9 No evidence has been adduced by the plaintiff that it is the intention of the defendant to abuse the court’s process by an unmeritorious s 16 defence. Although the plaintiff seeks to establish that such is the defendant’s purpose by inference from the terms of the contextual imputations, I am not persuaded that is the case.

10 The plaintiff argues that the defendant’s contextual imputation 9(a) is of a lower level of seriousness than the plaintiff’s imputations 4(b)-(c) and contextual imputation 9(b) has “less sting” than imputations 4(a) and 4 (c). Furthermore, contextual imputations 9(b), 9(c) and 9(d) seek to justify by reference to events which find no place in the article and should be struck out. Should they be struck out and imputation 9(a) remains then this imputation would also be struck out for the reason that it is clearly of a lesser sting than imputations 4(a) and 4(c).

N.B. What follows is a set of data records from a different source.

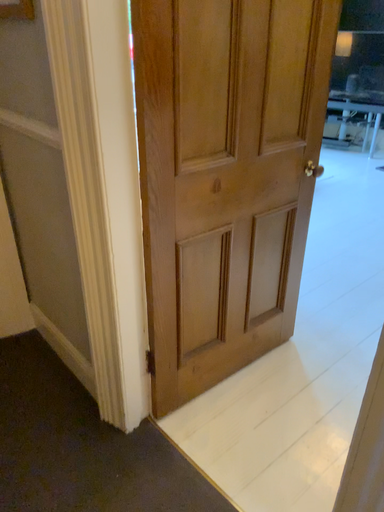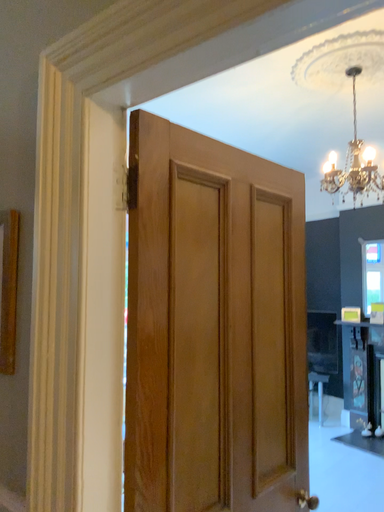
Question: Which way did the camera rotate in the video?

Choices:
 (A) rotated downward
 (B) rotated upward

Answer: (B)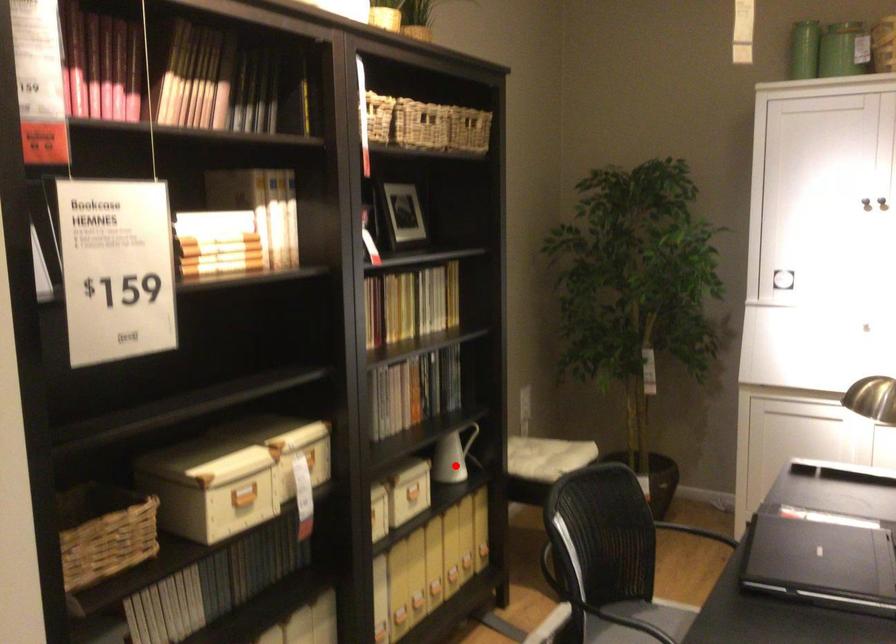
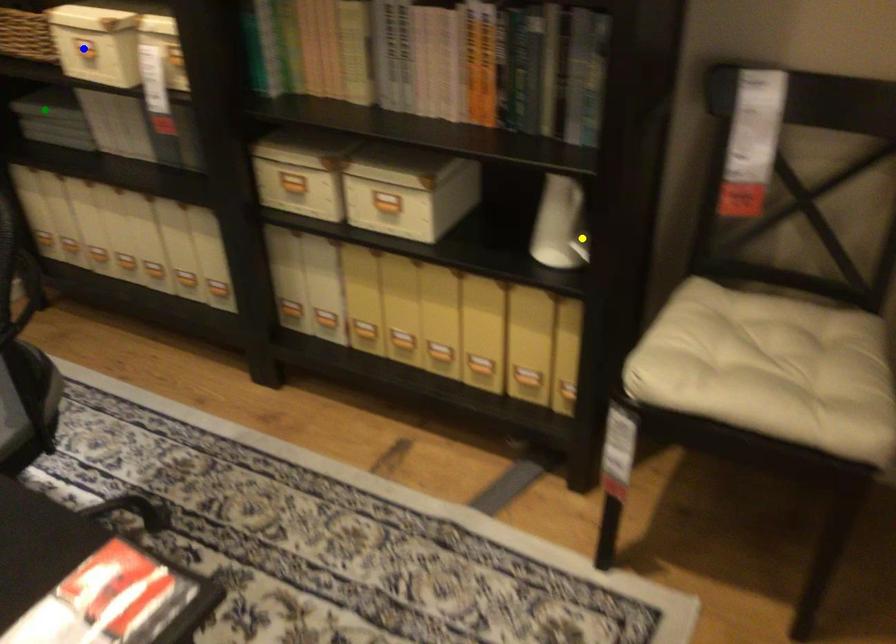
Question: I am providing you with two images of the same scene from different viewpoints. A red point is marked on the first image. You are given multiple points on the second image. Can you choose the point in image 2 that corresponds to the point in image 1?

Choices:
 (A) yellow point
 (B) blue point
 (C) green point

Answer: (A)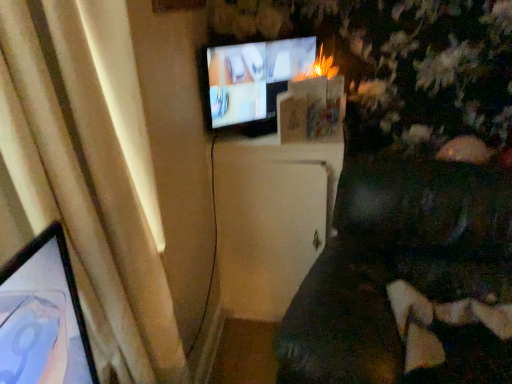
Question: Does beige fabric curtain at left appear on the left side of matte black tv at upper center?

Choices:
 (A) no
 (B) yes

Answer: (B)

Question: Can you confirm if beige fabric curtain at left is smaller than matte black tv at upper center?

Choices:
 (A) yes
 (B) no

Answer: (B)

Question: Is beige fabric curtain at left outside matte black tv at upper center?

Choices:
 (A) yes
 (B) no

Answer: (A)

Question: Can matte black tv at upper center be found inside beige fabric curtain at left?

Choices:
 (A) yes
 (B) no

Answer: (B)

Question: From the image's perspective, is beige fabric curtain at left located above matte black tv at upper center?

Choices:
 (A) yes
 (B) no

Answer: (B)

Question: Is beige fabric curtain at left further to camera compared to matte black tv at upper center?

Choices:
 (A) yes
 (B) no

Answer: (B)

Question: Does white matte cabinet at center touch matte black tv at upper center?

Choices:
 (A) yes
 (B) no

Answer: (B)

Question: Can you confirm if white matte cabinet at center is bigger than matte black tv at upper center?

Choices:
 (A) yes
 (B) no

Answer: (A)

Question: From a real-world perspective, is white matte cabinet at center under matte black tv at upper center?

Choices:
 (A) yes
 (B) no

Answer: (A)

Question: Is white matte cabinet at center looking in the opposite direction of matte black tv at upper center?

Choices:
 (A) yes
 (B) no

Answer: (B)

Question: Is white matte cabinet at center oriented towards matte black tv at upper center?

Choices:
 (A) yes
 (B) no

Answer: (B)

Question: Is matte black tv at upper center inside white matte cabinet at center?

Choices:
 (A) yes
 (B) no

Answer: (B)

Question: Would you say matte black tv at upper center contains beige fabric curtain at left?

Choices:
 (A) yes
 (B) no

Answer: (B)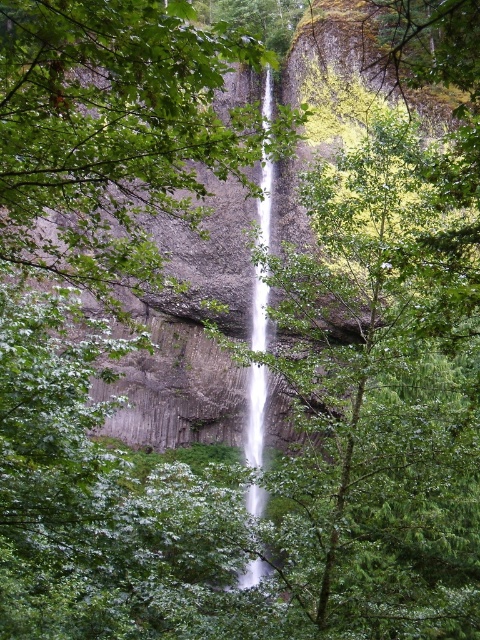
Is green leafy tree at center bigger than white smooth waterfall at center?

Indeed, green leafy tree at center has a larger size compared to white smooth waterfall at center.

Measure the distance between green leafy tree at center and camera.

green leafy tree at center and camera are 8.50 meters apart.

You are a GUI agent. You are given a task and a screenshot of the screen. Output one action in this format:
    pyautogui.click(x=<x>, y=<y>)
    Task: Click on the green leafy tree at center
    Image resolution: width=480 pixels, height=640 pixels.
    Given the screenshot: What is the action you would take?
    pyautogui.click(x=111, y=131)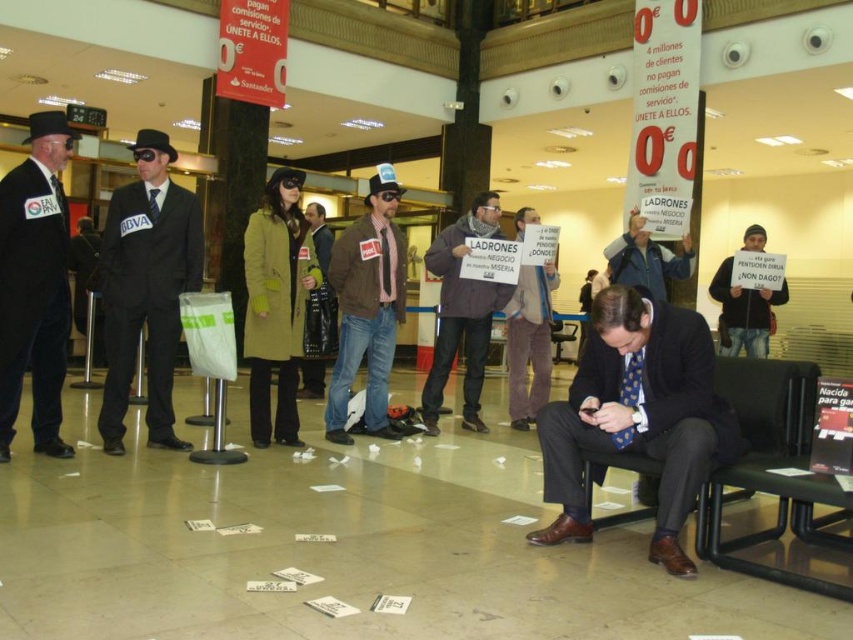
You are a photographer trying to capture the protest scene. You need to position yourself so that both the dark brown leather jacket at center and the black fabric sign at lower right are visible in your frame. Based on their positions, which object should you place closer to the left side of your camera viewfinder to ensure both are included?

To include both the dark brown leather jacket at center and the black fabric sign at lower right in your frame, position the dark brown leather jacket at center closer to the left side of your viewfinder since it is already to the left of the black fabric sign at lower right.

In the scene shown: You are a participant in the protest and need to retrieve your dark brown leather jacket at center. However, there is a black fabric sign at lower right blocking your path. Based on the scene description, can you reach your jacket without moving the sign?

The dark brown leather jacket at center is below the black fabric sign at lower right, meaning the sign is above the jacket. Since the sign is at lower right and the jacket is below it, you can likely reach the jacket without moving the sign as the sign is positioned above, not in front, blocking your path.

You are a photographer standing in the middle of the protest scene. You want to take a photo of both the matte black suit at center and the gray fabric jacket at center without moving either subject. Is there enough space between them to ensure both are in frame without overlapping?

The distance between the matte black suit at center and the gray fabric jacket at center is 8.60 feet, which should provide sufficient space to capture both subjects in the frame without overlapping, assuming the camera has an appropriate lens or zoom capability.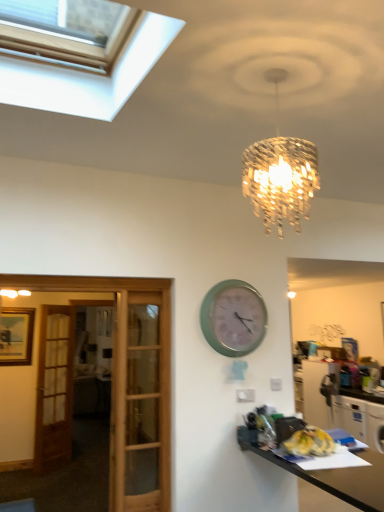
Question: Does black glossy desk at lower right have a larger size compared to green matte wall clock at center?

Choices:
 (A) yes
 (B) no

Answer: (A)

Question: Is black glossy desk at lower right far away from green matte wall clock at center?

Choices:
 (A) no
 (B) yes

Answer: (A)

Question: Is black glossy desk at lower right to the left of green matte wall clock at center from the viewer's perspective?

Choices:
 (A) yes
 (B) no

Answer: (B)

Question: Considering the relative sizes of black glossy desk at lower right and green matte wall clock at center in the image provided, is black glossy desk at lower right wider than green matte wall clock at center?

Choices:
 (A) yes
 (B) no

Answer: (A)

Question: Would you say green matte wall clock at center is part of black glossy desk at lower right's contents?

Choices:
 (A) yes
 (B) no

Answer: (B)

Question: Considering the relative positions of black glossy desk at lower right and green matte wall clock at center in the image provided, is black glossy desk at lower right to the left or to the right of green matte wall clock at center?

Choices:
 (A) right
 (B) left

Answer: (A)

Question: Is black glossy desk at lower right taller or shorter than green matte wall clock at center?

Choices:
 (A) short
 (B) tall

Answer: (B)

Question: Is black glossy desk at lower right inside the boundaries of green matte wall clock at center, or outside?

Choices:
 (A) inside
 (B) outside

Answer: (B)

Question: In terms of width, does black glossy desk at lower right look wider or thinner when compared to green matte wall clock at center?

Choices:
 (A) wide
 (B) thin

Answer: (A)

Question: Considering the positions of point (51, 412) and point (365, 458), is point (51, 412) closer or farther from the camera than point (365, 458)?

Choices:
 (A) closer
 (B) farther

Answer: (B)

Question: Looking at their shapes, would you say brown wooden door at left is wider or thinner than black glossy desk at lower right?

Choices:
 (A) wide
 (B) thin

Answer: (B)

Question: In terms of size, does brown wooden door at left appear bigger or smaller than black glossy desk at lower right?

Choices:
 (A) small
 (B) big

Answer: (A)

Question: From the image's perspective, is brown wooden door at left above or below black glossy desk at lower right?

Choices:
 (A) below
 (B) above

Answer: (A)

Question: Choose the correct answer: Is green matte wall clock at center inside black glossy desk at lower right or outside it?

Choices:
 (A) inside
 (B) outside

Answer: (B)

Question: From a real-world perspective, is green matte wall clock at center above or below black glossy desk at lower right?

Choices:
 (A) below
 (B) above

Answer: (B)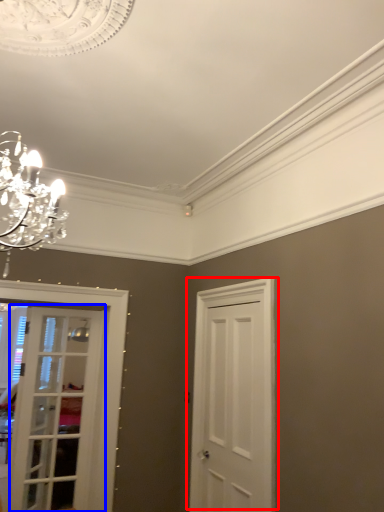
Question: Which object is further to the camera taking this photo, door (highlighted by a red box) or door (highlighted by a blue box)?

Choices:
 (A) door
 (B) door

Answer: (B)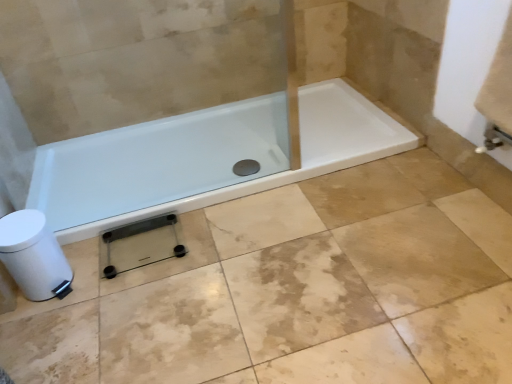
Where is `unoccupied region to the right of transparent glass scale at center`? unoccupied region to the right of transparent glass scale at center is located at coordinates (214, 250).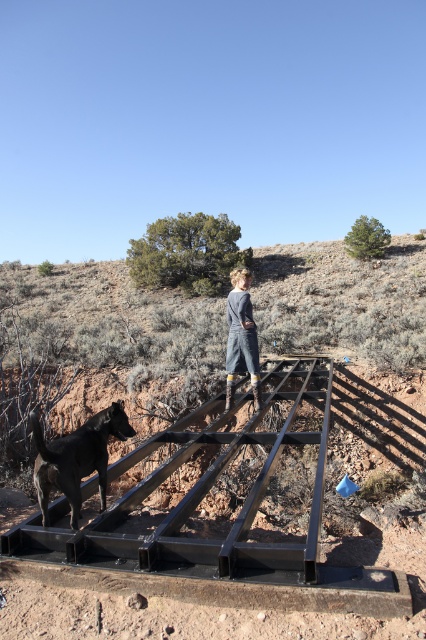
You are a construction worker planning to place a 3m wide equipment on the flat surface near the brown dirt hillside at upper center and the black metal rail at center. Which area can accommodate the equipment based on their widths?

The brown dirt hillside at upper center has a larger width than the black metal rail at center, so the equipment can be placed near the brown dirt hillside at upper center as it provides sufficient space.

You are a hiker trying to navigate to the shiny black dog at lower left. There is a brown dirt hillside at upper center in your way. Which direction should you move to avoid it?

The brown dirt hillside at upper center is to the left of the shiny black dog at lower left, so you should move to the right to avoid it.

You are standing in the dry landscape and see the shiny black dog at lower left and the denim dress at center. Which object is closer to the left edge of the scene?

11 The question to be considered under s 16(2)(c) is whether by reason of the substantial truth of the contextual imputations, considered individually or collectively, the imputations pleaded by the plaintiff do not further injure his reputation: see Jackson v John Fairfax and Sons Ltd [1981] 1 NSWLR 36, Hepburn v TCN Channel Nine Pty Ltd [1984] 1 NSWLR 386, Waterhouse & Anor v Hickie (1995) Aust Torts Reports ¶ 81-347.

12 In John Fairfax Publications Pty Ltd v Blake (2001) 53 NSWLR 541 the correct approach to this question was determined (by majority) by the Court of Appeal. Spigelman CJ (with whom Rolfe AJA agreed) said (at p543):

          “5. Section 16(2)(c) does not focus attention on a contextual imputation as such but on the proposition that such an imputation is a “matter of substantial truth”. It is “by reason” of such “substantial truth” that a defence to an imputation pleaded by a plaintiff can be made out on the basis that the plaintiff’s imputation does not “further injure the reputation of the plaintiff”. For purposes of determining whether the s 16 defence is capable of being made out, the Court must focus on the facts, matters and circumstances said to establish the truth of the contextual imputation, rather than on the terms of the contextual imputation itself.”

13 What is required is the weighing of the seriousness of each of the plaintiff’s imputations against the seriousness of the facts, matters and circumstances that are said to establish the truth of the contextual imputations.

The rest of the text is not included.